Taxes take a big bite out of your income, but that bite gets bigger with the addition of late filing penalties. How much bigger? Depends on what you’re late on, and how late you are.
- No matter what, the penalty for filing federal taxes late will include interest. The IRS charges interest on how much you owe, and periodically adjusts the interest rate. If underpay your taxes by $1,000.00 and don’t settle up for six months, then at the current 5% annual interest rate, that’s 2.5% of $1000, or $25 in extra payments.
- The IRS also calculates a failure-to-pay penalty. This adds another .5% per month, on top of that regular interest rate, to the amount you owe. For that same $1,000, the failure-to-pay penalty for filing Federal taxes late would add another .5% per month, or 3% total, for an additional $30.
- On top of all that, there’s an even stiffer penalty for filing Federal taxes late. If you don’t send the IRS a check, and don’t even send them your paperwork, they’ll also add a failure-to-file penalty, of 5% per month, up to 25%.

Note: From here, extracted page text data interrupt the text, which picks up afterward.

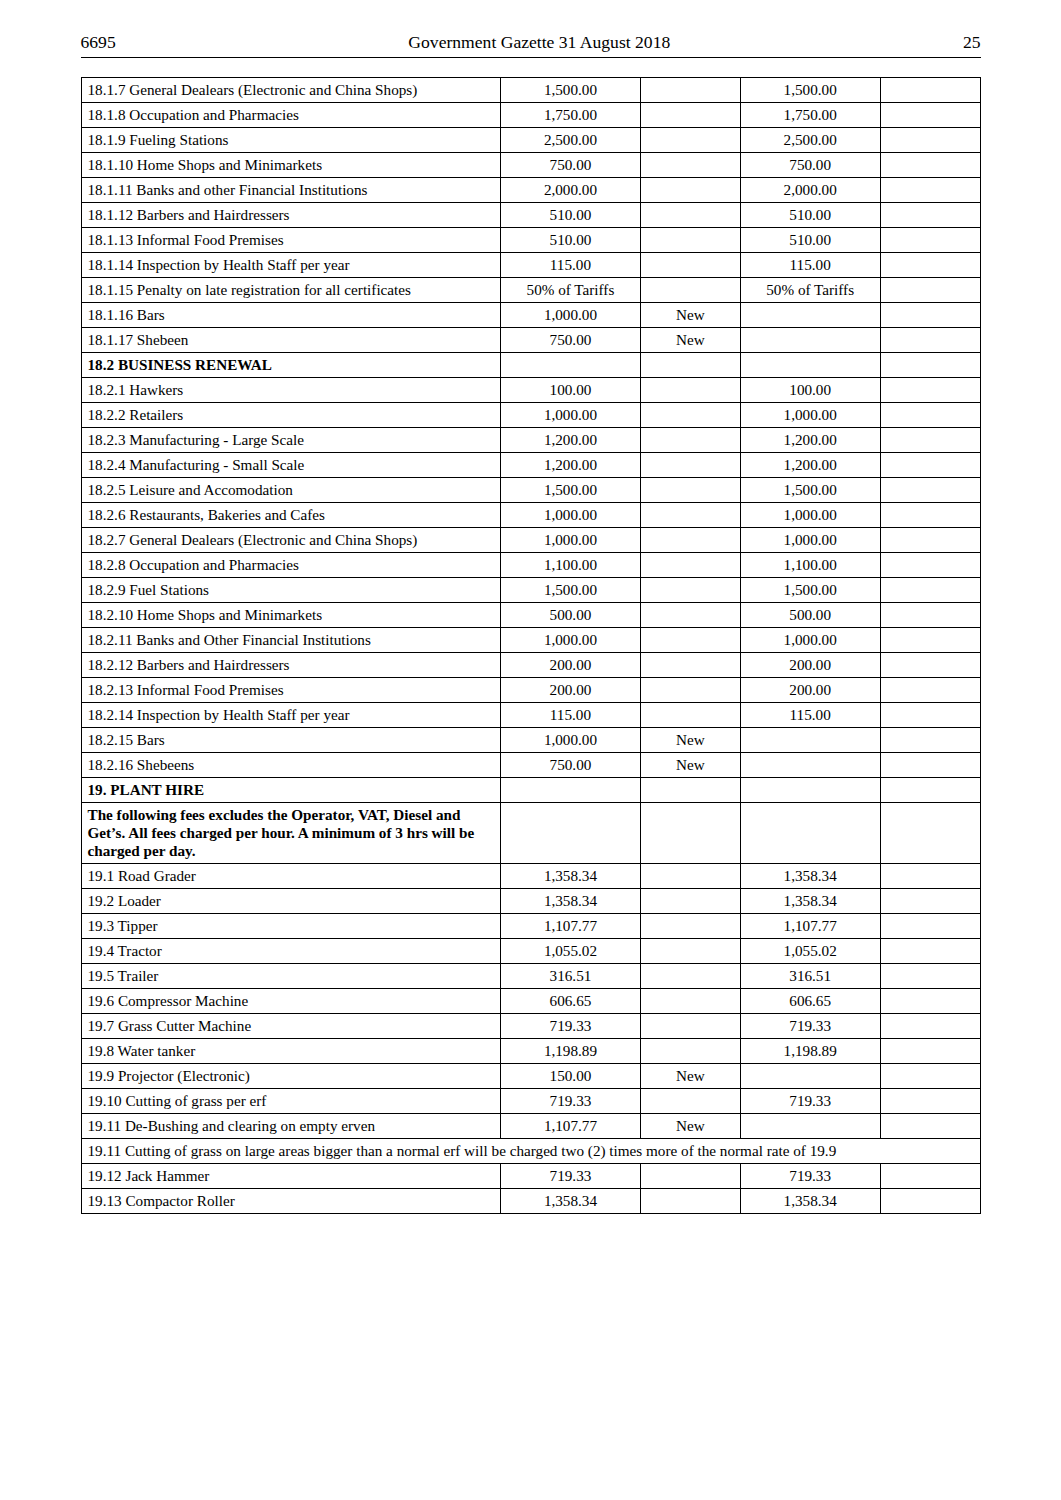6695 Government Gazette 31 August 2018 25
| 18.1.7 General Dealears (Electronic and China Shops) | 1,500.00 | | 1,500.00 | |
| 18.1.8 Occupation and Pharmacies | 1,750.00 | | 1,750.00 | |
| 18.1.9 Fueling Stations | 2,500.00 | | 2,500.00 | |
| 18.1.10 Home Shops and Minimarkets | 750.00 | | 750.00 | |
| 18.1.11 Banks and other Financial Institutions | 2,000.00 | | 2,000.00 | |
| 18.1.12 Barbers and Hairdressers | 510.00 | | 510.00 | |
| 18.1.13 Informal Food Premises | 510.00 | | 510.00 | |
| 18.1.14 Inspection by Health Staff per year | 115.00 | | 115.00 | |
| 18.1.15 Penalty on late registration for all certificates | 50% of Tariffs | | 50% of Tariffs | |
| 18.1.16 Bars | 1,000.00 | New | | |
| 18.1.17 Shebeen | 750.00 | New | | |
| 18.2 BUSINESS RENEWAL | | | | |
| 18.2.1 Hawkers | 100.00 | | 100.00 | |
| 18.2.2 Retailers | 1,000.00 | | 1,000.00 | |
| 18.2.3 Manufacturing - Large Scale | 1,200.00 | | 1,200.00 | |
| 18.2.4 Manufacturing - Small Scale | 1,200.00 | | 1,200.00 | |
| 18.2.5 Leisure and Accomodation | 1,500.00 | | 1,500.00 | |
| 18.2.6 Restaurants, Bakeries and Cafes | 1,000.00 | | 1,000.00 | |
| 18.2.7 General Dealears (Electronic and China Shops) | 1,000.00 | | 1,000.00 | |
| 18.2.8 Occupation and Pharmacies | 1,100.00 | | 1,100.00 | |
| 18.2.9 Fuel Stations | 1,500.00 | | 1,500.00 | |
| 18.2.10 Home Shops and Minimarkets | 500.00 | | 500.00 | |
| 18.2.11 Banks and Other Financial Institutions | 1,000.00 | | 1,000.00 | |
| 18.2.12 Barbers and Hairdressers | 200.00 | | 200.00 | |
| 18.2.13 Informal Food Premises | 200.00 | | 200.00 | |
| 18.2.14 Inspection by Health Staff per year | 115.00 | | 115.00 | |
| 18.2.15 Bars | 1,000.00 | New | | |
| 18.2.16 Shebeens | 750.00 | New | | |
| 19. PLANT HIRE | | | | |
| The following fees excludes the Operator, VAT, Diesel and Get’s. All fees charged per hour. A minimum of 3 hrs will be charged per day. | | | | |
| 19.1 Road Grader | 1,358.34 | | 1,358.34 | |
| 19.2 Loader | 1,358.34 | | 1,358.34 | |
| 19.3 Tipper | 1,107.77 | | 1,107.77 | |
| 19.4 Tractor | 1,055.02 | | 1,055.02 | |
| 19.5 Trailer | 316.51 | | 316.51 | |
| 19.6 Compressor Machine | 606.65 | | 606.65 | |
| 19.7 Grass Cutter Machine | 719.33 | | 719.33 | |
| 19.8 Water tanker | 1,198.89 | | 1,198.89 | |
| 19.9 Projector (Electronic) | 150.00 | New | | |
| 19.10 Cutting of grass per erf | 719.33 | | 719.33 | |
| 19.11 De-Bushing and clearing on empty erven | 1,107.77 | New | | |
| 19.11 Cutting of grass on large areas bigger than a normal erf will be charged two (2) times more of the normal rate of 19.9 |
| 19.12 Jack Hammer | 719.33 | | 719.33 | |
| 19.13 Compactor Roller | 1,358.34 | | 1,358.34 | |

Fortunately, the penalty for filing Federal taxes isn’t ‘stacked’. If you owe the failure-to-pay penalty and the failure-to-file penalty, you’ll only owe 5% per month, not 5.5% per month. But once you’ve reached that 25% maximum failure-to-file penalty, the failure-to-pay penalty can keep on accumulating. Your maximum penalty for filing Federal taxes late could reach 47.5% (25% failure-to-file, plus .5% failure-to-pay over 45 months), plus interest.
With such a steep penalty for filing Federal taxes late, it’s smart to look at the alternatives. As soon as you know you owe taxes, you can start figuring out how you’ll quickly resolve the issue and pay back the money the IRS is asking for. With a little work, you can quickly minimize your penalty for filing Federal taxes late, and get on the path to repayment.